Rechts- und volkskundliche Denkmäler aus dem Neuwieder Becken
Von Josef Röder

Projektstudie Keltendorf Wingarden
Vorzeitforschung, Heimaterkundung, Megalithzeit, Sagen, Legenden, Geschichten, Rheinische Mythologie












1. Gerichtsstätten unter Bäumen















In weitaus den meisten Fällen halten heute einzelne Bäume, Linden oder Eichen, die im Volksmund dann Femlinden oder Femeichen genannt werden, 77 die Erinnerung an einstige Orte der Rechtspflege wach. Aber auch diese sind in unserem Gebiete selten. Gegenüber der Ruine der Kreuzkapelle (Melsbach, Kr. Neuwied) 78 stehen einige alte Eichbäume (Abb. 5), die im Volksmund die Bezeichnung „Femeichen“ tragen. Möglicherweise handelt es sich hier um die Stelle eines alten Hochgerichtes der Grafschaft Wied, jedenfalls wird noch 1640 in einem Gerichtsprotokoll des Fürstlich-Wiedischen Archivs 79 vom „Halsgericht in Melsbach“ geredet, das wohl aber nicht mehr an unserer Stätte stattfand.

Bei dem Gasthaus „Eiserne Hand“ (Gemeinde Kobern), an derselben Straße, an der auch die Drei Tonnen liegen, steht - aber schon im Gebiet der Gemarkung Wolken (Landkr.
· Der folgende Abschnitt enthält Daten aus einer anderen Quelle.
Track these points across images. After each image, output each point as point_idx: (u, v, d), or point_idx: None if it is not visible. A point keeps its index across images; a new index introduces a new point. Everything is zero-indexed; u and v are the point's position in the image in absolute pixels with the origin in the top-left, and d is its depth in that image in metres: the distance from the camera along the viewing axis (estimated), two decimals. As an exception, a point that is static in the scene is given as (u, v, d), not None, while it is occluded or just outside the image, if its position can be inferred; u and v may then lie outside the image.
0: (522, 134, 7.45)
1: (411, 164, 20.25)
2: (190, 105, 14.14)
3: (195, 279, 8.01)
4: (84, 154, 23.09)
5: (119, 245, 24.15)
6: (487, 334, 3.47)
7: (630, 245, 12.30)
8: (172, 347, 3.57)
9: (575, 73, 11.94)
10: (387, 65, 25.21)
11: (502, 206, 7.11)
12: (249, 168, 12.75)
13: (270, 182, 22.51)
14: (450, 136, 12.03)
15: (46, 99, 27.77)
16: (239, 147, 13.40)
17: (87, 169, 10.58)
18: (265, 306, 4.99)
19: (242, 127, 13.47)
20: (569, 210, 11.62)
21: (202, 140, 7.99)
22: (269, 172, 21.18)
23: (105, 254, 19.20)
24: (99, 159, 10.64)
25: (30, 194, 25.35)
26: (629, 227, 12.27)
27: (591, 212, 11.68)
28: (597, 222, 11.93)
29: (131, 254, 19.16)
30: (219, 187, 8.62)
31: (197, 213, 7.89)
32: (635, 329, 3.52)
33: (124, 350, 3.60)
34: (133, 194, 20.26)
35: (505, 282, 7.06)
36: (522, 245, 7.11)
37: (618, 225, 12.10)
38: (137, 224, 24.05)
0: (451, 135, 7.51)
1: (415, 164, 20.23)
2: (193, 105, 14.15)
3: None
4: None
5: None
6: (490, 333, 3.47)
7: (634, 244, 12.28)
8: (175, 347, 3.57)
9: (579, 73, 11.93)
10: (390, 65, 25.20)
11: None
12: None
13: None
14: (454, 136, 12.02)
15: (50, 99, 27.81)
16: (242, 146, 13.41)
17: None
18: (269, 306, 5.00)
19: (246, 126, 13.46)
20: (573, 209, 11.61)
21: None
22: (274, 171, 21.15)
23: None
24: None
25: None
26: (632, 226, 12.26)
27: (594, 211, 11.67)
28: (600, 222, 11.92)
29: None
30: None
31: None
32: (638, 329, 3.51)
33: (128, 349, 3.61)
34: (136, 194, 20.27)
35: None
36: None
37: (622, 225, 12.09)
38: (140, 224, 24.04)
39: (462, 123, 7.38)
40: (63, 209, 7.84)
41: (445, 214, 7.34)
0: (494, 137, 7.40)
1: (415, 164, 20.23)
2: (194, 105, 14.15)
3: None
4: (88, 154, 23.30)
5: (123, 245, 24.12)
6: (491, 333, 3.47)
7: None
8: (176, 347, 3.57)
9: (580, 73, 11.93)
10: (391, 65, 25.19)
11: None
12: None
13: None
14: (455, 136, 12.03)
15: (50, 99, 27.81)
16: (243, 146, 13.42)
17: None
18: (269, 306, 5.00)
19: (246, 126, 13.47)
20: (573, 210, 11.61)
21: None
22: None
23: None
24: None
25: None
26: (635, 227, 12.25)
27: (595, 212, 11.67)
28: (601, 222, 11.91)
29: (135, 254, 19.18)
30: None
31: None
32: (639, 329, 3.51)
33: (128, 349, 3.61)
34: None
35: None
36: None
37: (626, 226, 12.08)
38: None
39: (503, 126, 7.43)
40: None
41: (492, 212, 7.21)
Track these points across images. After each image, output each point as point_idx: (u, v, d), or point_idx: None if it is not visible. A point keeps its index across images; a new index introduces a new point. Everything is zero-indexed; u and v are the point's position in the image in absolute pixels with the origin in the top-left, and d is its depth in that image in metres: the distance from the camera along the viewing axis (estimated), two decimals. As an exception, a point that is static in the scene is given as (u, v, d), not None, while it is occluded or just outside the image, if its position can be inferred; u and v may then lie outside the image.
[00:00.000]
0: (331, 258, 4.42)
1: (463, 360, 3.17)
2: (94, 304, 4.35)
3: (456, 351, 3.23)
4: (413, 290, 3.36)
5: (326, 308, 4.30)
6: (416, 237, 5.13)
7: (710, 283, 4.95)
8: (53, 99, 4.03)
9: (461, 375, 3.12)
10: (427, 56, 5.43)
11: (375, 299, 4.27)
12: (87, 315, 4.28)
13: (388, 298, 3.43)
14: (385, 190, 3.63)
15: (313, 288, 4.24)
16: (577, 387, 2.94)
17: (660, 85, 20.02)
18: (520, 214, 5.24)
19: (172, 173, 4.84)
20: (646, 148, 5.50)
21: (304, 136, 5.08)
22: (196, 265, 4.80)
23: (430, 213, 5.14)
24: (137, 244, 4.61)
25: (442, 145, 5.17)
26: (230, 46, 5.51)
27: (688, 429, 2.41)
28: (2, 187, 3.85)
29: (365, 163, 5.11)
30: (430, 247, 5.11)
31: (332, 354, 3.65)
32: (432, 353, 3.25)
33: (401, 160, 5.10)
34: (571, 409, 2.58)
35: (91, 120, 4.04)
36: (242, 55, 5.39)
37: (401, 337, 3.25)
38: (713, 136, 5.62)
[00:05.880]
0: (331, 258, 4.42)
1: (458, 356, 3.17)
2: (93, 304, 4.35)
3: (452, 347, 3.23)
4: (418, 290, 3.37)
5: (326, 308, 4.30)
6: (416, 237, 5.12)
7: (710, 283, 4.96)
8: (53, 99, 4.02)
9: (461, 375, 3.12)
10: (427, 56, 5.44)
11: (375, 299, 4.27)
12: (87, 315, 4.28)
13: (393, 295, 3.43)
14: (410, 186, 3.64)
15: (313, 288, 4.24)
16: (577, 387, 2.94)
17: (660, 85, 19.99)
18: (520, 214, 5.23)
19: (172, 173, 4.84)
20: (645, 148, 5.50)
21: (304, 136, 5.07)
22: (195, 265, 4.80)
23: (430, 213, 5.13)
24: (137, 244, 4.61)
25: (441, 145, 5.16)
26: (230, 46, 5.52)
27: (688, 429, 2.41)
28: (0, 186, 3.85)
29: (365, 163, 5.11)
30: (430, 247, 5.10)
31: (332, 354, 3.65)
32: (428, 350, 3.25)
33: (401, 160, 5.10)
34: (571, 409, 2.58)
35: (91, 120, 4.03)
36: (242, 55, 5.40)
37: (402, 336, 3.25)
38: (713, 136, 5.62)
Koblenz) - eine mächtige Eiche, die 300 Jahre alt sein mag, vielleicht noch etwas darüber. Dieser Baum wird auch als „Femeiche“ bezeichnet. Wolken gehörte zum Amt Kobern, dessen Gericht 1718 aus einem kurfürstlichen Vogt und sieben Schöffen bestand, und in Kobern und Wolken die bürgerliche, an denselben Orten sowie in Polch und seinen Nebenorten auch die peinliche Gerichtsbarkeit ausübte. 80 Möglicherweise haben wir es hier mit einer alten Gerichtsstätte für Wolken zu tun, vielleicht auch nur einer Rügestätte dieses Gerichts. Die Volksüberlieferung und die Quellen schweigen. Auch der Name „Eiserne Hand“ für die Stätte weist auf einen Gerichtsplatz. Soweit die Erinnerung reicht, war die Eiche Fest- und Tanzplatz des Ortes Wolken, auch die Bassenheimer Kirmes wird hier gefeiert, und im Gefolge davon wird 1826 auch das heutige Gasthaus gebaut worden sein, wie denn überhaupt die Wirtshäuser mit dem Zerfall der alten Gemeinschaftskultur, der alten Feste und Volkstänze und ihrer Ablösung durch den Gesellschaftstanz, die Festlichkeiten in ihre Räume zogen. Bis 1868 wurde der Tanzboden noch unter der „Femeiche“ aufgeschlagen, und die Musikanten saßen auf einem Podium im Baum. In dem genannten Jahre wurde der Tanzsaal erbaut. So hat die Stätte unter dem Baum auch unter den neuen Verhältnissen ihre alte Bedeutung als Fest- und Tanzplatz bewahrt.















Abb. 5

Abb. 6













Eine mächtige alte Dorflinde (Abb. 6) steht heute noch vor der Kirche in Metternich (Landkr. Koblenz). Sie ist insofern als Rechtsdenkmal anzusehen, als früher das Ortsgericht unter ihr getagt haben soll. Auch ein Halseisen soll dort noch angebracht gewesen sein. Dort wurden auch die Bekanntmachungen verlesen, und sie war zur Kirmes der Mittelpunkt der Festlichkeiten, bei denen um den Baum getanzt wurde. In Anbetracht der Tatsache, daß Metternich am Amtssitz des Schultheißen des kurtrierischen Amtes der Bergpflege war, könnte man natürlich auch daran denken, daß diese Stätte einst mit erweiterter Zuständigkeit ausgestattet war, und vielleicht diente das Halseisen auch zu hochgerichtlichen Strafen.